Bernard Kerik is the first former New York Police Department Commissioner to be sentenced to prison. He was appointed to the position of Police Commissioner in August of 2000 and ended his service in this capacity in December of 2001. During his time serving in this capacity, Bernard Kerik met then-president George W. Bush and impressed him with his work following the terrorist attacks of September 11, 2001.
In December of 2004, Bernard Kerik was nominated by Bush to serve as the Secretary of Homeland Security. However, a week after his nomination
was announced, Bernard Kerik voluntarily withdrew from the appointment process after it was revealed that he had employed an undocumented worker as a domestic servant. Continuing press attention included disclosures of a previous sexual harassment lawsuit filed against Bernard Kerik, among other charges. The media attention led to the Bronx District Attorney's Office opening an investigation which took 18 months to complete. As a result, Bernard Kerik admitted to two ethical violations while serving as police commissioner and was ordered to pay a fine of $221,000.
In November of 2007, Bernard Kerik was indicted by a New York jury on multiple charges, including lying to White House and federal officials during the nomination process. He was also charged at this time with accepting renovations to his apartment in the Bronx from a company which was pursuing a contract with the city of New York, then concealing this transaction from the Internal Revenue Service. However, the charges against him were dropped, since the bulk of the criminal offenses committed by Bernard Kerik were committed in Washington D.C. He was then separately indicted in Washington D.C.
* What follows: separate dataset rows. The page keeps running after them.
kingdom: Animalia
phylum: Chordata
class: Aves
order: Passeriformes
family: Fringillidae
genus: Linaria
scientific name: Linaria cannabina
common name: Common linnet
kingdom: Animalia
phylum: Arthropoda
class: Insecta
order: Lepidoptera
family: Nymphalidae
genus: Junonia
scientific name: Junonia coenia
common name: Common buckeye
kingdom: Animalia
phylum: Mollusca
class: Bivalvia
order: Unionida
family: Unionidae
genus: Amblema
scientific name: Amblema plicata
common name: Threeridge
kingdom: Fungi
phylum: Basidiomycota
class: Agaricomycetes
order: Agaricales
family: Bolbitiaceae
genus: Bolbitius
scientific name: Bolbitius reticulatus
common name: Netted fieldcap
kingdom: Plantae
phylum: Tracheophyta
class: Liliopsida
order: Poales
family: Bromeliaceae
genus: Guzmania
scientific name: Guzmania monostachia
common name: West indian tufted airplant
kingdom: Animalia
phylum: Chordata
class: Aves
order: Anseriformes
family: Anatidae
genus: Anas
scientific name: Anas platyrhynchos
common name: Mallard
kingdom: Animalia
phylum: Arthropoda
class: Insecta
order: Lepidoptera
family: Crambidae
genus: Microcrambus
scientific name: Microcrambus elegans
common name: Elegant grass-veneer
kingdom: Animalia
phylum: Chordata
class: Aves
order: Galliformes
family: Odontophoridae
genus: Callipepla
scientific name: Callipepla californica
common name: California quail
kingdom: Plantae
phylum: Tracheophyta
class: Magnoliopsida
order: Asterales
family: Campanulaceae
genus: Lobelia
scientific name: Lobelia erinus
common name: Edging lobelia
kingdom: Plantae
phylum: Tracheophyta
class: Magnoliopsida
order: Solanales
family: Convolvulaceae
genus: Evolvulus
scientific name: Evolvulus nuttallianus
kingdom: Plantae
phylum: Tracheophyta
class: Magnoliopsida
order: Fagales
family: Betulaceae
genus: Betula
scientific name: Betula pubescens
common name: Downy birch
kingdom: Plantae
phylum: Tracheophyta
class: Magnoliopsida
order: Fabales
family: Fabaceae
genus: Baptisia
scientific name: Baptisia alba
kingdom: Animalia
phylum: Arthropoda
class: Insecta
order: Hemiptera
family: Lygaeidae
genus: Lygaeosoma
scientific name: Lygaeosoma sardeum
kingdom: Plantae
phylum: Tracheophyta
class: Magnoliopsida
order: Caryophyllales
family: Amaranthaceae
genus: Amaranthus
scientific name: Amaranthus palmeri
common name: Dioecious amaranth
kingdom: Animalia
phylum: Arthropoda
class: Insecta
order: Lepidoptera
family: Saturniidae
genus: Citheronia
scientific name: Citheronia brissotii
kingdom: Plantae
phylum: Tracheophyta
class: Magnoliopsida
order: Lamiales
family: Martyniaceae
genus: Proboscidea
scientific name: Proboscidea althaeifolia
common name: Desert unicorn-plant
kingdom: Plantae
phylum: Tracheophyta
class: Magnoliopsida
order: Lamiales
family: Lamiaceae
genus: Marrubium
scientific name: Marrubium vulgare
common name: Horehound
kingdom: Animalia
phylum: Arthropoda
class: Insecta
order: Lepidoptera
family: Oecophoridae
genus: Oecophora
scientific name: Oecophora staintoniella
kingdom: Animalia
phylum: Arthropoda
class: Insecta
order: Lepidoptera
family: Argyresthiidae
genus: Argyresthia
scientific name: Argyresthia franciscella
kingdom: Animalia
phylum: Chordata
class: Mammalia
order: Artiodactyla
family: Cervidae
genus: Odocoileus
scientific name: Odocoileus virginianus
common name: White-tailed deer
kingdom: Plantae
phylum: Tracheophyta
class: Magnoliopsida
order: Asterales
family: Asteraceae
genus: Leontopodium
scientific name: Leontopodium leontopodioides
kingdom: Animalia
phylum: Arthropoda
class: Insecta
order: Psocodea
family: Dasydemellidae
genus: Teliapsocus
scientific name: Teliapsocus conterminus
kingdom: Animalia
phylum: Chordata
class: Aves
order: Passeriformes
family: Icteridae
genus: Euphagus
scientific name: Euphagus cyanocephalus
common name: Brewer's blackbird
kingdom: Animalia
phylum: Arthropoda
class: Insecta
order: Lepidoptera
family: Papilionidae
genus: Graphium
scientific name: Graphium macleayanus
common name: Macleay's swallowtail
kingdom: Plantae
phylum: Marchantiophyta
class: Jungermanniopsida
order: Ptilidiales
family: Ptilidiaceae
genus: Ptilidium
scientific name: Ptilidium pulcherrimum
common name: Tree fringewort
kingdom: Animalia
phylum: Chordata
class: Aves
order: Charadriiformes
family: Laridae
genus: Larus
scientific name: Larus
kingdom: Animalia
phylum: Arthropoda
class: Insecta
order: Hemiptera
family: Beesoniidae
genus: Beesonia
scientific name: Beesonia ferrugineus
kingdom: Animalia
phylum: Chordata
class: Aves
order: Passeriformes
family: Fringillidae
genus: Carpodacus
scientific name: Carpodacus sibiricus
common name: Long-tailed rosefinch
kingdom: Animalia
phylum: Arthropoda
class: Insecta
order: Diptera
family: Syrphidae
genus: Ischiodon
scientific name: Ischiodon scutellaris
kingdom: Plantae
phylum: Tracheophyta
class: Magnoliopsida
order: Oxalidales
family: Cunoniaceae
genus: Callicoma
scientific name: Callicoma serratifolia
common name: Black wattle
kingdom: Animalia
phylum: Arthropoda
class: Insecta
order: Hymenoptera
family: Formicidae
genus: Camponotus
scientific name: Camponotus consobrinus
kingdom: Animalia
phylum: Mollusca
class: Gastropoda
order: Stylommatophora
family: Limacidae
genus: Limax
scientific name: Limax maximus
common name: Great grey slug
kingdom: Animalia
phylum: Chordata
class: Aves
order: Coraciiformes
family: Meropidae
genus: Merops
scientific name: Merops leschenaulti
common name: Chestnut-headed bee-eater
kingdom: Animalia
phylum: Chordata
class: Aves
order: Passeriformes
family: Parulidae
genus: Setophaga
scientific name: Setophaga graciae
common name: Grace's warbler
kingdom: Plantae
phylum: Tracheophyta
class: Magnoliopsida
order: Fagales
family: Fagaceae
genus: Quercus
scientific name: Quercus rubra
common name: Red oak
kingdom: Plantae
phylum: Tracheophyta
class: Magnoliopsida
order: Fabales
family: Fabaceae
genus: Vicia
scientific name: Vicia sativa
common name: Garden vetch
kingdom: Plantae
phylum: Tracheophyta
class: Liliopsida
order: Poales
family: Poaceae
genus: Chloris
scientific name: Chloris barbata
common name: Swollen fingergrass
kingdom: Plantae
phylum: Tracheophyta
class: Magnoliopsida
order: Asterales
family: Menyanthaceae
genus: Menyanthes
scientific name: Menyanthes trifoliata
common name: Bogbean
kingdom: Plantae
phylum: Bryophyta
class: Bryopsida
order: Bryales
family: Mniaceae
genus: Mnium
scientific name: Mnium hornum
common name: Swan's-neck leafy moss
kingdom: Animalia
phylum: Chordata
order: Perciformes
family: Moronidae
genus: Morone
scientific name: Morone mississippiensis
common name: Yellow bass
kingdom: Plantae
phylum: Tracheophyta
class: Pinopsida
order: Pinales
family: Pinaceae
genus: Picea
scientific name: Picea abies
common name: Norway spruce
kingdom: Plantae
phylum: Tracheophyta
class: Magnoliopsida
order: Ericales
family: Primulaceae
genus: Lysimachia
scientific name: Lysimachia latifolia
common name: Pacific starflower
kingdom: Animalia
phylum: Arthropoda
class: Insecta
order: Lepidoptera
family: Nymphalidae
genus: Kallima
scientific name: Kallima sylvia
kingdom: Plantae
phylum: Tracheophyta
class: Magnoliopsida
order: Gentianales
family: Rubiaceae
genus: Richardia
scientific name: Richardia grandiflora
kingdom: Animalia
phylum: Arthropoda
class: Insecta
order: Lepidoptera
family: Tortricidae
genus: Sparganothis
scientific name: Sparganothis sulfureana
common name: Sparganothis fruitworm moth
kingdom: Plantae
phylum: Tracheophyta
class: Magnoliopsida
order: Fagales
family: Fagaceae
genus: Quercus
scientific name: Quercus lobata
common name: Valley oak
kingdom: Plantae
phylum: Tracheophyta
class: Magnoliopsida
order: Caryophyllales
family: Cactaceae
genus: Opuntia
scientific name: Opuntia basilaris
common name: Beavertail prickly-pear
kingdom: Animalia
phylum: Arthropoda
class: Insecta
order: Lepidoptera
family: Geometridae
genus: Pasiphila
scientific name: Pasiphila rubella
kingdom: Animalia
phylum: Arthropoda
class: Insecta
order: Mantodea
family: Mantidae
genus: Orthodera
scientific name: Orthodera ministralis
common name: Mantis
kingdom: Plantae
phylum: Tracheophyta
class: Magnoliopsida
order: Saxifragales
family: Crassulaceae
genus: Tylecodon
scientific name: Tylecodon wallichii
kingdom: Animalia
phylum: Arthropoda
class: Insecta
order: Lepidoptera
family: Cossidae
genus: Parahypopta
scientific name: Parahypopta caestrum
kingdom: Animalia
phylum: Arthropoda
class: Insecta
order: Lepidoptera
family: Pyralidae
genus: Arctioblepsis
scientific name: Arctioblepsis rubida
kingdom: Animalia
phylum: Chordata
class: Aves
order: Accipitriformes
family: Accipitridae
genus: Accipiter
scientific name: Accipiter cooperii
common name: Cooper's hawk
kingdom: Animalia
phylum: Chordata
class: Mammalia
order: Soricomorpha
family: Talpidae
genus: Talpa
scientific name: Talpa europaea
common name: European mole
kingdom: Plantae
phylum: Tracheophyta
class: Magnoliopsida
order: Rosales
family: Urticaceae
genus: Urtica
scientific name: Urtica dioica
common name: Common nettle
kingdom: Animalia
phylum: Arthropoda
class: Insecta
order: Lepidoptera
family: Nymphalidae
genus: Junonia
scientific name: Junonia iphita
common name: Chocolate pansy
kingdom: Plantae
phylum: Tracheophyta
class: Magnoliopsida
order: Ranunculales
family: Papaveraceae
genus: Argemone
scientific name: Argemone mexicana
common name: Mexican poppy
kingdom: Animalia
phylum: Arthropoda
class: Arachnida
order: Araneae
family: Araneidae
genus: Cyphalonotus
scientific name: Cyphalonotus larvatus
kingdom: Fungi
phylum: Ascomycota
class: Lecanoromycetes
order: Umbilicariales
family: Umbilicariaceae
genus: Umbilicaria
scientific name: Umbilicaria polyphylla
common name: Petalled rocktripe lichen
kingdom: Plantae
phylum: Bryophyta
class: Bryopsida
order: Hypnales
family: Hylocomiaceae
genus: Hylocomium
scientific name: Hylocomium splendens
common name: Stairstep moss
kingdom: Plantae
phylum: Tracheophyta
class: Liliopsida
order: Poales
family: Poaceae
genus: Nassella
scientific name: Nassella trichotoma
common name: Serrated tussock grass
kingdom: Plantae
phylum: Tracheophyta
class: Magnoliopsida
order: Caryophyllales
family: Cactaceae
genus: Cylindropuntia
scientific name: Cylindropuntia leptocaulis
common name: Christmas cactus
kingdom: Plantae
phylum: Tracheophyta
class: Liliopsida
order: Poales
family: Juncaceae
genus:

In October of 2009, preparations for his first criminal trial were disrupted when it was revealed that Bernard Kerik had arranged for an attorney who was not a formal member of his legal team to email information which had been sealed by the court to a newspaper in an attempt to garner public sympathy. The judge presiding over the case revoked his bail and ordered that Bernard Kerik be held in legal custody pending the beginning of his trial.
In court at the beginning of his trial in November, Bernard Kerik entered a plea of "guilty" in response to all of the charges which had been filed against him, which included tax fraud, making a false statement on a loan application, and lying to federal officials. During the investigation, Bernard Kerik agreed to cooperate with the investigating officials and discuss potentially illegal business activities he had conducted outside the United States from 2005 to 2007 in exchange for immunity from prosecution related to these activities or any attendant tax crimes that might have been committed.
Shortly thereafter, Bernard Kerik was sentenced to four years in prison by the judge in excess of the two to three years called for by the sentencing guidelines.